54. The cytotoxic T cell according to claim 53 which does not comprise any exogenous DNA sequences encoding the CAR, interleukin-12 and/or interferon-o2.

55. A method for producing a multifunctional cell expressing an immune receptor and two or more cytokines, said method comprising transfecting a mononuclear cell with one or more exogenous RNA molecules encoding the immune receptor and the two or more cytokines to produce a multifunctional cell expressing the immune receptor and the two or more cytokines.
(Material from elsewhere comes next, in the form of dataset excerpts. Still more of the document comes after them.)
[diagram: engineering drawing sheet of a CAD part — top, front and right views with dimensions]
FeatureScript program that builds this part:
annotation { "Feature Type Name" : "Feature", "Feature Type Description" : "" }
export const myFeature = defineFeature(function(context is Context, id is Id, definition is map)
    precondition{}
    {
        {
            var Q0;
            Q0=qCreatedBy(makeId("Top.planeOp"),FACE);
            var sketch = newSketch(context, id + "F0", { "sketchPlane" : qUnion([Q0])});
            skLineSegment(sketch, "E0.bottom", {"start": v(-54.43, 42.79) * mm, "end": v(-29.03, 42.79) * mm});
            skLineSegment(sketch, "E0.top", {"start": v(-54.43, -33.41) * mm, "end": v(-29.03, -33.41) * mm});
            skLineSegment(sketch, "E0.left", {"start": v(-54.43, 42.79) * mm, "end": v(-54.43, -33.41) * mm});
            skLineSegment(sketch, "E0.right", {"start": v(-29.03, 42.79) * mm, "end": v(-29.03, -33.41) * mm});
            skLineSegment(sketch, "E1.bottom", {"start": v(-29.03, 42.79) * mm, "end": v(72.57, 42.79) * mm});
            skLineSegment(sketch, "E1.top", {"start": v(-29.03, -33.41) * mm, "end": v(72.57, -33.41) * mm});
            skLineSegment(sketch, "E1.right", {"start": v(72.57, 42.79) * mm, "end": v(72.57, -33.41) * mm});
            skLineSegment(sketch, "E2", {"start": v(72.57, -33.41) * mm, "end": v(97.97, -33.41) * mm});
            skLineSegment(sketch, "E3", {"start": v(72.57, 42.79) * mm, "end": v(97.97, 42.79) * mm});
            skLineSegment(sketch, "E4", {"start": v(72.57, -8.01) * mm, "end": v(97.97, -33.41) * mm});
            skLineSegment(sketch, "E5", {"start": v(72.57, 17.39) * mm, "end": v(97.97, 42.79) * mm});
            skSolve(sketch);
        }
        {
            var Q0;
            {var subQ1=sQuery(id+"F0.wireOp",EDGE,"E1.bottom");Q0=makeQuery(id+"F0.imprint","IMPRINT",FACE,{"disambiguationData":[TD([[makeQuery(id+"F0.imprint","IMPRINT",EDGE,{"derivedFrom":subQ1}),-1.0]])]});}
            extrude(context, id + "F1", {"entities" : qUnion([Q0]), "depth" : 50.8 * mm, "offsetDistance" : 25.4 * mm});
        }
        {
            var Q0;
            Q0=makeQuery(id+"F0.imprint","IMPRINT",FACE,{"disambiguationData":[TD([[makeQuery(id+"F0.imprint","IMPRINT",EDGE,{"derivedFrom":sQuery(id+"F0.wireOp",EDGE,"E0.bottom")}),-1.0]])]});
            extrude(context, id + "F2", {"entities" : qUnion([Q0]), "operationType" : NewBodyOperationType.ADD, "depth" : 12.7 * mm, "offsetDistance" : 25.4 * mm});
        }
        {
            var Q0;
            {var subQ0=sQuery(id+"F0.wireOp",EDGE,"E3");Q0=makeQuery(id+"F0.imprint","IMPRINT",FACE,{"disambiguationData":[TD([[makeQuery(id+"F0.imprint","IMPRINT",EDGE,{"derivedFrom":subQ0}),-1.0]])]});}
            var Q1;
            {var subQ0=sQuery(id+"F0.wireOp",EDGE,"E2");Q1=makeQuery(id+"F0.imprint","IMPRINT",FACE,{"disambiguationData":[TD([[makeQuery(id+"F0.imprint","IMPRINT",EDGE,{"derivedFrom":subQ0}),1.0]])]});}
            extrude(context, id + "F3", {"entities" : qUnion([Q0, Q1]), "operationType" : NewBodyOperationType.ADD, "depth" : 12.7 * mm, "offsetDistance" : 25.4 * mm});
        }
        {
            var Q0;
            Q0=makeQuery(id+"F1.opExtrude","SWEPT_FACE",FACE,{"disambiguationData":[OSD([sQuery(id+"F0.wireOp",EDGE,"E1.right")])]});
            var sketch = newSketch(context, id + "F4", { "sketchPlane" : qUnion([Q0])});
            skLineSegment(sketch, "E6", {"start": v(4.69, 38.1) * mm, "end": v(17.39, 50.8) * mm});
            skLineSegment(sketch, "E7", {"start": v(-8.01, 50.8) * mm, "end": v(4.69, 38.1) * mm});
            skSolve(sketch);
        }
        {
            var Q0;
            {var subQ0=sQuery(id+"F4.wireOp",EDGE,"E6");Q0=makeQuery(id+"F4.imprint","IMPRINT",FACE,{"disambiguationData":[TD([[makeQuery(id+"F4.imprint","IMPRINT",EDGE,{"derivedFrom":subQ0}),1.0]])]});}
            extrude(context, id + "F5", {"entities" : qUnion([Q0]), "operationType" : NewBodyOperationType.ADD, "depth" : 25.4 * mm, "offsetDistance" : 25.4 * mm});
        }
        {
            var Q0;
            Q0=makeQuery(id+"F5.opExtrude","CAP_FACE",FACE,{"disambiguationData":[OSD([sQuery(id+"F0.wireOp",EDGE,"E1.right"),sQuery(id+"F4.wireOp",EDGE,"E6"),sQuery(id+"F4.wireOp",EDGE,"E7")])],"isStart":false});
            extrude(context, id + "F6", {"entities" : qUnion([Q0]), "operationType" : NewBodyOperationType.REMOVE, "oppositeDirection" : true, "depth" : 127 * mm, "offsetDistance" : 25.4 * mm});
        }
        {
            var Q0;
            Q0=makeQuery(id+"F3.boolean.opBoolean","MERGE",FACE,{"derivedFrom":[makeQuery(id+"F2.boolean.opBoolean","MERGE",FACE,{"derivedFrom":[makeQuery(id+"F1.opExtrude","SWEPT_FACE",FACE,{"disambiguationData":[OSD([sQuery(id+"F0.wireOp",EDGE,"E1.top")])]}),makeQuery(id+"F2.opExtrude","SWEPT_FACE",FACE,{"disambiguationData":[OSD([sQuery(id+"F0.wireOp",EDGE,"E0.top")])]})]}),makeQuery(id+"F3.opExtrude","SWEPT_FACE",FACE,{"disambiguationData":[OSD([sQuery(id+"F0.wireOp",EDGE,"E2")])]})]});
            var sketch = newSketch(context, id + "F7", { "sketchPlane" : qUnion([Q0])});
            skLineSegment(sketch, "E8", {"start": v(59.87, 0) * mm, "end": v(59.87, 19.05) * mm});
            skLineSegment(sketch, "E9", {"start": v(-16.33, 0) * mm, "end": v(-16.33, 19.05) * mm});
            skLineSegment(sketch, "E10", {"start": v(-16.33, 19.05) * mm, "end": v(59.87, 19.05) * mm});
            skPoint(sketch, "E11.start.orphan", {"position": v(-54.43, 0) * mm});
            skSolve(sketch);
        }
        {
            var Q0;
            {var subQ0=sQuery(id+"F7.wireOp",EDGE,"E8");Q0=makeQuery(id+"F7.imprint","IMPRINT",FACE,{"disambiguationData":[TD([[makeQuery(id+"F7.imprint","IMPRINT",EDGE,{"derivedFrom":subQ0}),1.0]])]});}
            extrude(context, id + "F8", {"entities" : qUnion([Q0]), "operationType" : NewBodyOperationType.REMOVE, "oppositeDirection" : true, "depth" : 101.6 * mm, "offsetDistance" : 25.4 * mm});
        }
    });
56. The method according to claim 55, wherein the one or more exogenous RNA molecules is a linear mRNA, a circular mRNA, a self-replicating RNA, or a mixture of the different formats.

57. The method according to claim 55 or 56, wherein the immune receptor and the two or more cytokines are encoded by a single exogenous RNA molecule.

58. The method according to claim 55 or 56, wherein the two or more cytokines are encoded by a first exogenous RNA molecule and the immune receptor is encoded by a second exogenous RNA molecule.

59. The method according to claim 55 or 56, wherein each of the two or more cytokines is encoded by separate exogenous RNA molecules.

60. The method according to any one of claims 55 to 59, wherein the one or more exogenous RNA molecules is complexed with a lipid particle or is complexed with a polymer.

61. The method according to any one of claims 55 to 60, wherein transfection of the one or more exogenous RNA molecules is by a method selected from the group consisting of electroporation, lipid-mediated transfection, calcium phosphate transfection, targeted liposomes, polymer-mediated transfection, particle mediated delivery, microbubble-assisted focused ultrasound (FUS).

62. The method according to claim 61, wherein transfection is carried out by electroporation.

63. The method according to claim 61, wherein transfection is carried out by lipid-mediated transfection.

64. The method according to any one of claims 55 to 63, wherein the multifunctional cell is a cytotoxic cell.

65. The method according to any one of claims 55 to 64, wherein the method further comprises (i) disrupting the expression of the endogenous T cell receptor (TCR) such that the TCR is expressed on the cell surface at reduced levels and/or (ii) disrupting the expression of the HLA/MHC complex such that the complex is expressed on the cell surface at reduced levels.

66. The method according to claim 65, wherein the endogenous TCR and/or the HLA/MHC complex is not detectably expressed on the surface of the multifunctional cell.

67. A multifunctional cell, preferably a cytotoxic T cell, produced by the method according to any one of claims 55 to 66.

68. The multifunctional cell according to claim 67 for use in a method of treating a disease or disorder in a patient characterized by expression of an antigen to which the immune receptor binds, said method comprising administering to the patient the multifunctional cell.

69. The multifunctional cell for use according to claim 68, wherein the disease or disorder is cancer.

70. The multifunctional cell for use according to claim 69, wherein the cancer is glioblastoma.

71. A method of treating a disease or disorder in a patient comprising administering to the patient a multifunctional cell recombinantly expressing an immune receptor and two or more cytokines, wherein the disease or disorder is characterized by the expression of an antigen to which the immune receptor binds, wherein the cell comprises one or more exogenous RNA molecules encoding the immune receptor and the two or more cytokines, preferably wherein the patient is a human.

72. One or more exogenous RNA molecules encoding an immune receptor and two or more cytokines for use in a method of treating a disease or disorder in a patient, said method comprising administering to the patient the one or more exogenous RNA molecules, wherein the disease or disorder is characterized by the expression of an antigen to which the immune receptor binds, preferably wherein the patient is a human

73. A method of treating cancer in a patient comprising administering to the patient one or more exogenous RNA molecules encoding an immune receptor and two or more cytokines, wherein the cancer is characterized by the expression of a cancer antigen to which the immune receptor binds, preferably wherein the patient is a human.